EXERCISE »
Set the pictures aside and return each record below precisely as written.

(Stored items from a collection)
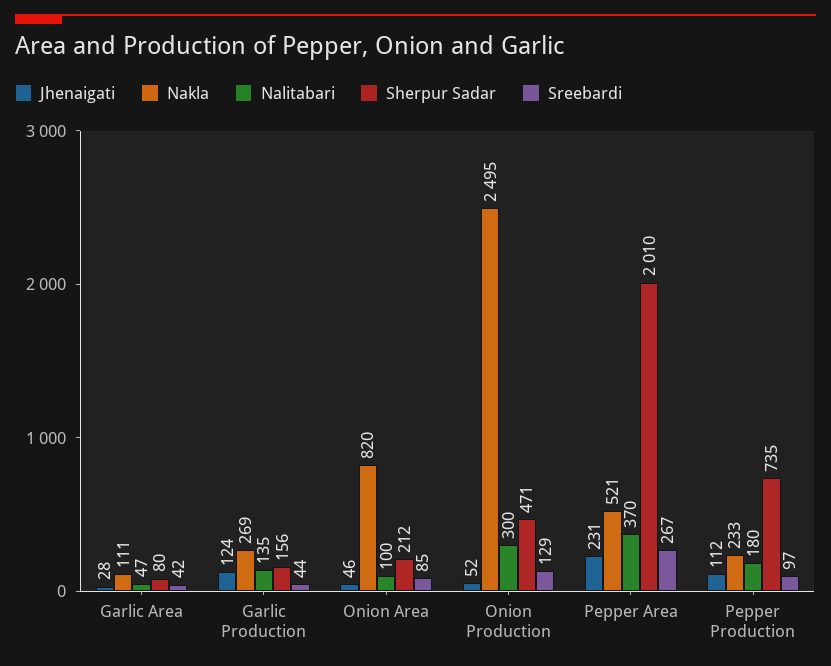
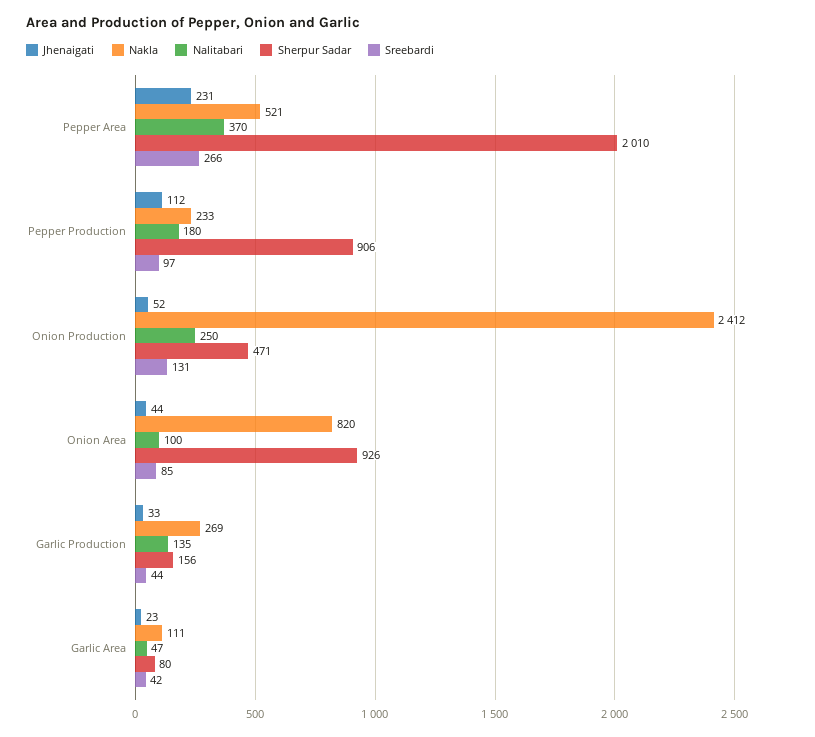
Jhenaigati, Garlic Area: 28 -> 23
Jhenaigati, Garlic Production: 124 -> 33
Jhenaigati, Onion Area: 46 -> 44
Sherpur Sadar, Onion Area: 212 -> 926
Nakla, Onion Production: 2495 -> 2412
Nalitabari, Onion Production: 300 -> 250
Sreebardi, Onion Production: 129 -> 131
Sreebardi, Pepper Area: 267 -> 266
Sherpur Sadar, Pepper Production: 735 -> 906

YOUR SOLUTION »
Jhenaigati, Garlic Area: 28 -> 23
Jhenaigati, Garlic Production: 124 -> 33
Jhenaigati, Onion Area: 46 -> 44
Sherpur Sadar, Onion Area: 212 -> 926
Nakla, Onion Production: 2495 -> 2412
Nalitabari, Onion Production: 300 -> 250
Sreebardi, Onion Production: 129 -> 131
Sreebardi, Pepper Area: 267 -> 266
Sherpur Sadar, Pepper Production: 735 -> 906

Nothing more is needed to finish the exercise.